Quoting Herbert Poetzl (herbert@13thfloor.at):
> On Thu, Sep 06, 2007 at 01:26:11PM -0500, Serge E. Hallyn wrote:
> > Quoting Herbert Poetzl (herbert@13thfloor.at):
> > > On Thu, Sep 06, 2007 at 11:55:34AM -0500, Serge E. Hallyn wrote:
> > > > Roadmap is a bit of an exaggeration, but here is a list of the
> > > > next bit of work i expect to do relating to containers and access
> > > > control. The list gets more vague toward the end, with the intent
> > > > of going far enough ahead to show what the final result would
> > > > hopefully look like.
> > > >
> > > > Please review and tell me where I'm unclear, inconsistant,
> > > > glossing over important details, or completely on drugs.
> >
> > Thanks for looking this over, Herbert.
> >
> > > > 1. introduce CAP_HOST_ADMIN
> > > >
> > > > acts like a mask. If set, all capabilities apply across
> > > > namespaces.
> > > >
> > > > is that ok, or do we insist on duplicates for all caps?
> > > >
> > > > brings us into 64-bit caps, so associated patches come
> > > > along
> > > >
> > > > As an example, CAP_DAC_OVERRIDE by itself will mean within
> > > > the same user namespace, while CAP_DAC_OVERRIDE|CAP_HOST_ADMIN
> > > > will override userns equivalence checks.
> > >
> > > what does that mean?
> > > guest spaces need to be limited to a certain (mutable)
> > > subset of capabilities to work properly, please explain
> >
> > (note that that muable subset of caps for guest spaces is what item
> > #2, the per-process cap_bset, implements)
>
> how is per-process supposed to handle things like
> suid-root properly?
Simple. It's inherited at fork, and you can take caps out but not put
them back in.
> > > how this relates?
> >
> > capabilities will give you privileged access within your own
> > container. Also having CAP_HOST_ADMIN will mean that the capabilities
> > you have can also be used against objects in other containers.
>
> also, please make sure that you extend the capability
> set to 64 bit first, as this would be using up the
> last capability (which is not a good idea IMHO)
Of course - unless you talk me out of defining the capability :)
> > Now maybe you prefer a model where a "container" is owned by some
> > user in some namespaces.
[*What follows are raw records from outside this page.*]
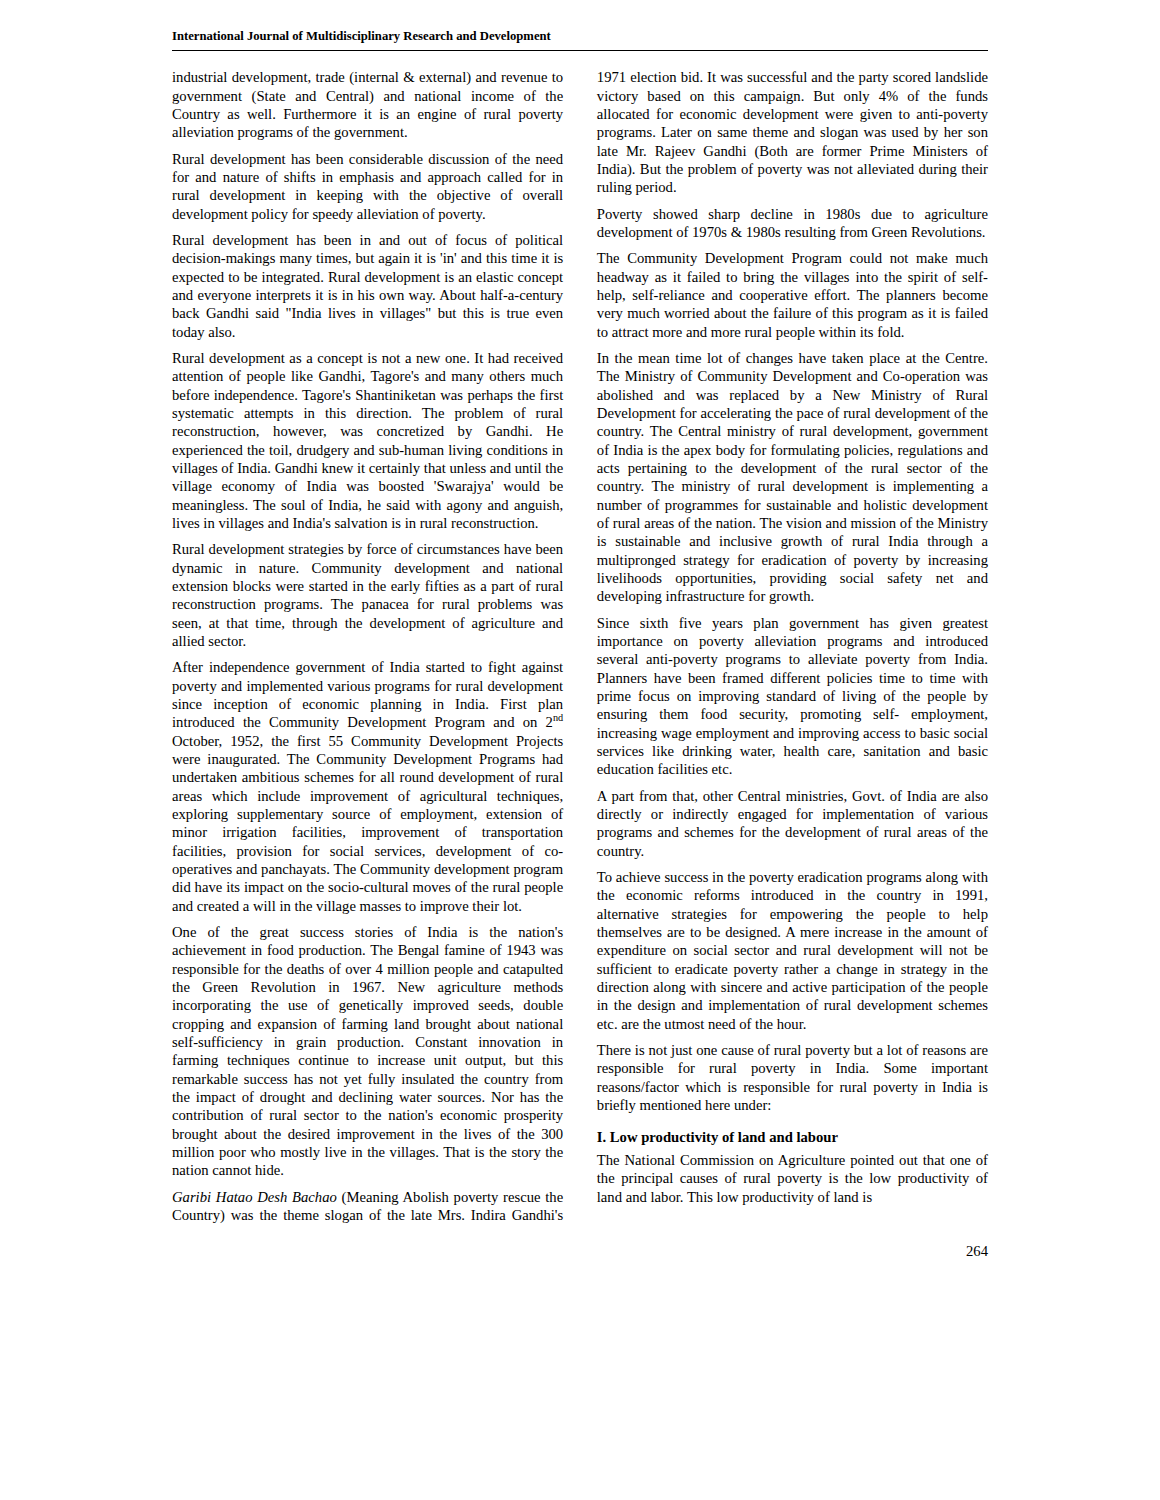International Journal of Multidisciplinary Research and Development
industrial development, trade (internal & external) and revenue to government (State and Central) and national income of the Country as well. Furthermore it is an engine of rural poverty alleviation programs of the government.
Rural development has been considerable discussion of the need for and nature of shifts in emphasis and approach called for in rural development in keeping with the objective of overall development policy for speedy alleviation of poverty.
Rural development has been in and out of focus of political decision-makings many times, but again it is 'in' and this time it is expected to be integrated. Rural development is an elastic concept and everyone interprets it is in his own way. About half-a-century back Gandhi said "India lives in villages" but this is true even today also.
Rural development as a concept is not a new one. It had received attention of people like Gandhi, Tagore's and many others much before independence. Tagore's Shantiniketan was perhaps the first systematic attempts in this direction. The problem of rural reconstruction, however, was concretized by Gandhi. He experienced the toil, drudgery and sub-human living conditions in villages of India. Gandhi knew it certainly that unless and until the village economy of India was boosted 'Swarajya' would be meaningless. The soul of India, he said with agony and anguish, lives in villages and India's salvation is in rural reconstruction.
Rural development strategies by force of circumstances have been dynamic in nature. Community development and national extension blocks were started in the early fifties as a part of rural reconstruction programs. The panacea for rural problems was seen, at that time, through the development of agriculture and allied sector.
After independence government of India started to fight against poverty and implemented various programs for rural development since inception of economic planning in India. First plan introduced the Community Development Program and on 2nd October, 1952, the first 55 Community Development Projects were inaugurated. The Community Development Programs had undertaken ambitious schemes for all round development of rural areas which include improvement of agricultural techniques, exploring supplementary source of employment, extension of minor irrigation facilities, improvement of transportation facilities, provision for social services, development of co-operatives and panchayats. The Community development program did have its impact on the socio-cultural moves of the rural people and created a will in the village masses to improve their lot.
One of the great success stories of India is the nation's achievement in food production. The Bengal famine of 1943 was responsible for the deaths of over 4 million people and catapulted the Green Revolution in 1967. New agriculture methods incorporating the use of genetically improved seeds, double cropping and expansion of farming land brought about national self-sufficiency in grain production. Constant innovation in farming techniques continue to increase unit output, but this remarkable success has not yet fully insulated the country from the impact of drought and declining water sources. Nor has the contribution of rural sector to the nation's economic prosperity brought about the desired improvement in the lives of the 300 million poor who mostly live in the villages. That is the story the nation cannot hide.
Garibi Hatao Desh Bachao (Meaning Abolish poverty rescue the Country) was the theme slogan of the late Mrs. Indira Gandhi's 1971 election bid. It was successful and the party scored landslide victory based on this campaign. But only 4% of the funds allocated for economic development were given to anti-poverty programs. Later on same theme and slogan was used by her son late Mr. Rajeev Gandhi (Both are former Prime Ministers of India). But the problem of poverty was not alleviated during their ruling period.
Poverty showed sharp decline in 1980s due to agriculture development of 1970s & 1980s resulting from Green Revolutions.
The Community Development Program could not make much headway as it failed to bring the villages into the spirit of self-help, self-reliance and cooperative effort. The planners become very much worried about the failure of this program as it is failed to attract more and more rural people within its fold.
In the mean time lot of changes have taken place at the Centre. The Ministry of Community Development and Co-operation was abolished and was replaced by a New Ministry of Rural Development for accelerating the pace of rural development of the country. The Central ministry of rural development, government of India is the apex body for formulating policies, regulations and acts pertaining to the development of the rural sector of the country. The ministry of rural development is implementing a number of programmes for sustainable and holistic development of rural areas of the nation. The vision and mission of the Ministry is sustainable and inclusive growth of rural India through a multipronged strategy for eradication of poverty by increasing livelihoods opportunities, providing social safety net and developing infrastructure for growth.
Since sixth five years plan government has given greatest importance on poverty alleviation programs and introduced several anti-poverty programs to alleviate poverty from India. Planners have been framed different policies time to time with prime focus on improving standard of living of the people by ensuring them food security, promoting self- employment, increasing wage employment and improving access to basic social services like drinking water, health care, sanitation and basic education facilities etc.
A part from that, other Central ministries, Govt. of India are also directly or indirectly engaged for implementation of various programs and schemes for the development of rural areas of the country.
To achieve success in the poverty eradication programs along with the economic reforms introduced in the country in 1991, alternative strategies for empowering the people to help themselves are to be designed. A mere increase in the amount of expenditure on social sector and rural development will not be sufficient to eradicate poverty rather a change in strategy in the direction along with sincere and active participation of the people in the design and implementation of rural development schemes etc. are the utmost need of the hour.
There is not just one cause of rural poverty but a lot of reasons are responsible for rural poverty in India. Some important reasons/factor which is responsible for rural poverty in India is briefly mentioned here under:
I. Low productivity of land and labour
The National Commission on Agriculture pointed out that one of the principal causes of rural poverty is the low productivity of land and labor. This low productivity of land is
264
All capabilities apply purely within their
> > own namespace, and a container owner has full rights to the owned
> > containers. That makes container vms more like a qemu vm.
> >
> > Or maybe I just punt this for now altogether, and we address
> > cross-namespace privileged access if/when we really need it.
> >
> > > > 2. introduce per-process cap_bset
> > > >
> > > > Idea is you can start a container with cap-bset not containing
> > > > CAP_HOST_ADMIN, for instance.
> > > >
> > > > As namespaces are fleshed out and proper behavior for
> > > > cross-namespace access is figured out (see step 7) I
> > > > expect behavior under !CAP_HOST_ADMIN with certain
> > > > capabilities will change. I.e. if we get a device
> > > > namespace, CAP_MKNOD will be different from
> > > > CAP_HOST_ADMIN|CAP_MKNOD, and people will want to
> > > > start keeping CAP_MKNOD in their container cap_bsets.
> > >
> > > doesn't sound like a good idea to me, ignoring caps
> > > or disallowing them seems okay, but changing the meaning
> > > between caps (depending on host or guest space) seems
> > > just wrong ...
> >
> > Ok your 'doesn't sound like a good idea' is to my blabbing though,
> > not the the per-process cap_bset. Right? So you're again objecting
> > to CAP_HOST_ADMIN, item #1?
>
> no, actually it is to the idea having capabilities which
> mean different things depending on whether they are
> available on the host or inside a guest (because that
> would mean handling them different in userspace software
> and for administration)
Whoa - no i am not saying caps would be handled differently based on
whether you're in a container or not. In fact from what I've introduced
there is no such thing as a 'host' or 'admin' container.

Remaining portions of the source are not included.